[Data shown Boundary: Start]
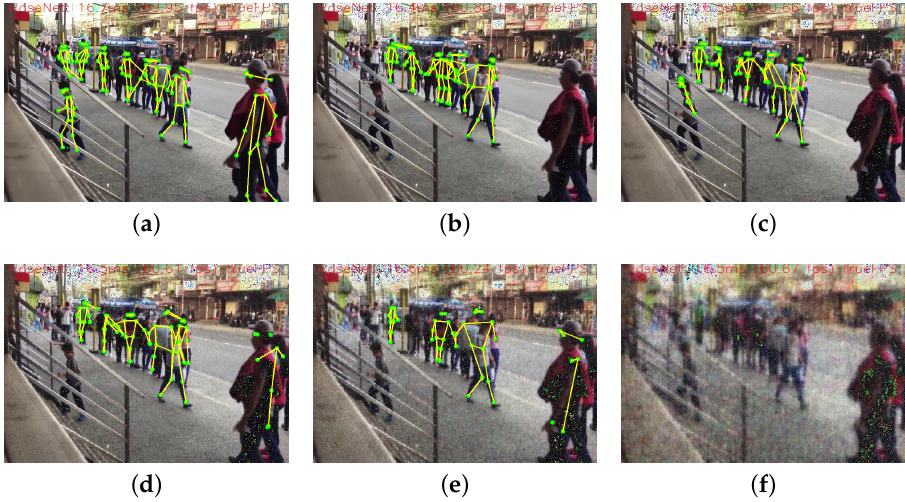
Figure 4. Outputs of the PoseNet model for video resolution of 640 × 480: ( a ) original image, ( b ) CS rate of 90%, ( c ) CS rate of 70%, ( d ) CS rate of 50%, ( e ) CS rate of 30% and ( f ) CS rate of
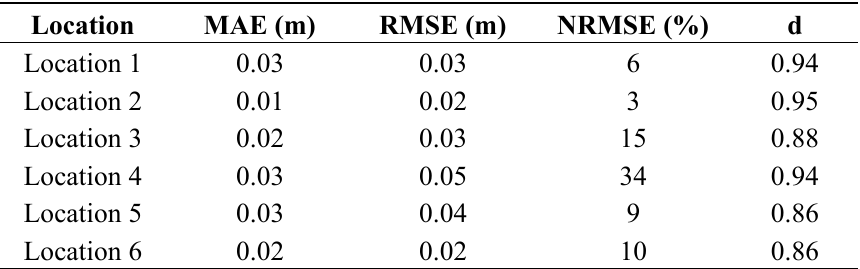
Table 2. Mean absolute error MAE, root-mean-square error RMSE,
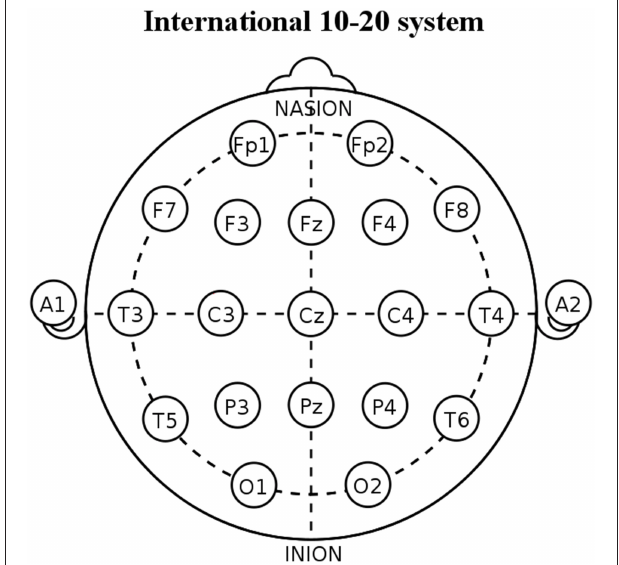
FIGURE 1 | Diagram showing the placement of the 19 scalp electrodes used for the present electroencephalographic (EEG) recordings. These electrodes are positioned according to the International 10–20 System (i.e., Fp1, Fp2, F7, F3, Fz, F4, F8, T3, C3, Cz, C4, T4, T5, P3, Pz, P4, T6, O1, and O2). In the figure, A1 and A2 indicate the position of linked earlobe reference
[Data shown Boundary: End]
Brief - Repeat the listing above exactly, with no pictures.

Output -
Figure 4. Outputs of the PoseNet model for video resolution of 640 × 480: ( a ) original image, ( b ) CS rate of 90%, ( c ) CS rate of 70%, ( d ) CS rate of 50%, ( e ) CS rate of 30% and ( f ) CS rate of
Table 2. Mean absolute error MAE, root-mean-square error RMSE,
FIGURE 1 | Diagram showing the placement of the 19 scalp electrodes used for the present electroencephalographic (EEG) recordings. These electrodes are positioned according to the International 10–20 System (i.e., Fp1, Fp2, F7, F3, Fz, F4, F8, T3, C3, Cz, C4, T4, T5, P3, Pz, P4, T6, O1, and O2). In the figure, A1 and A2 indicate the position of linked earlobe reference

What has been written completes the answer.